» GOAL OF THE EXERCISE
Below is a block of records; reproduce all of them exactly and leave out any pictures.
● ● ● ● ● ● ●
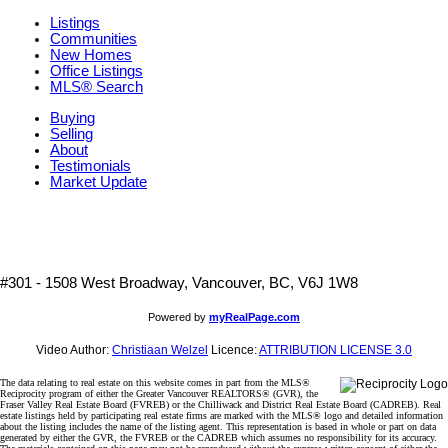
Listings
Communities
New Homes
Office Listings
MLS® Search
Buying
Selling
About
Testimonials
Market Update
#301 - 1508 West Broadway, Vancouver, BC, V6J 1W8
Powered by
myRealPage.com
Video Author:
Christiaan Welzel
Licence:
ATTRIBUTION LICENSE 3.0
The data relating to real estate on this website comes in part from the MLS®
Reciprocity program of either the Greater Vancouver REALTORS® (GVR), the
Fraser Valley Real Estate Board (FVREB) or the Chilliwack and District Real Estate Board (CADREB). Real
estate listings held by participating real estate firms are marked with the MLS® logo and detailed information
about the listing includes the name of the listing agent. This representation is based in whole or part on data
generated by either the GVR, the FVREB or the CADREB which assumes no responsibility for its accuracy.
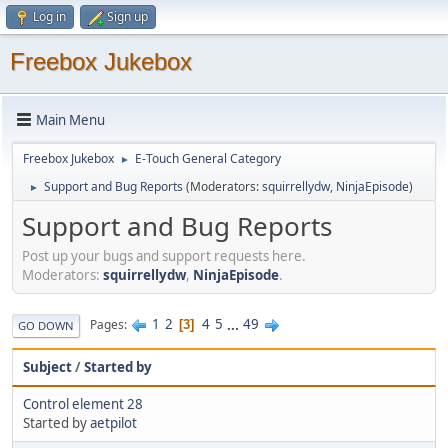
Log in
Sign up
Freebox Jukebox
Main Menu
Freebox Jukebox
E-Touch General Category
►
Support and Bug Reports
(Moderators:
squirrellydw
,
NinjaEpisode
)
►
Support and Bug Reports
Post up your bugs and support requests here.
Moderators:
squirrellydw
,
NinjaEpisode
.
1
2
4
5
...
49
Pages
3
GO DOWN
Subject
/
Started by
Control element 28
Started by
aetpilot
● ● ● ● ● ● ●
» RESULT OF THIS EXERCISE
Listings
Communities
New Homes
Office Listings
MLS® Search
Buying
Selling
About
Testimonials
Market Update
#301 - 1508 West Broadway, Vancouver, BC, V6J 1W8
Powered by
myRealPage.com
Video Author:
Christiaan Welzel
Licence:
ATTRIBUTION LICENSE 3.0
The data relating to real estate on this website comes in part from the MLS®
Reciprocity program of either the Greater Vancouver REALTORS® (GVR), the
Fraser Valley Real Estate Board (FVREB) or the Chilliwack and District Real Estate Board (CADREB). Real
estate listings held by participating real estate firms are marked with the MLS® logo and detailed information
about the listing includes the name of the listing agent. This representation is based in whole or part on data
generated by either the GVR, the FVREB or the CADREB which assumes no responsibility for its accuracy.
Log in
Sign up
Freebox Jukebox
Main Menu
Freebox Jukebox
E-Touch General Category
►
Support and Bug Reports
(Moderators:
squirrellydw
,
NinjaEpisode
)
►
Support and Bug Reports
Post up your bugs and support requests here.
Moderators:
squirrellydw
,
NinjaEpisode
.
1
2
4
5
...
49
Pages
3
GO DOWN
Subject
/
Started by
Control element 28
Started by
aetpilot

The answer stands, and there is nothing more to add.